→ **Task directions**
Output every record exactly and leave each picture out.

•••••

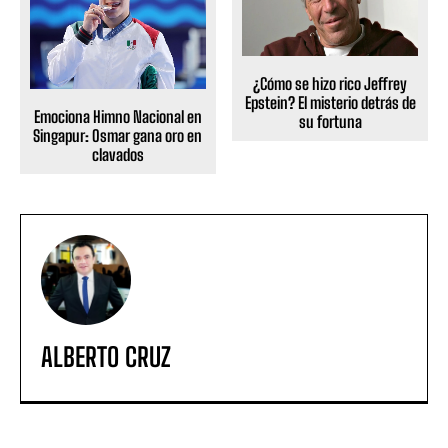
¿Cómo se hizo rico Jeffrey
Epstein? El misterio detrás de
Emociona Himno Nacional en
su fortuna
Singapur: Osmar gana oro en
clavados
ALBERTO CRUZ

•••••

→ **Output for this task**
¿Cómo se hizo rico Jeffrey
Epstein? El misterio detrás de
Emociona Himno Nacional en
su fortuna
Singapur: Osmar gana oro en
clavados
ALBERTO CRUZ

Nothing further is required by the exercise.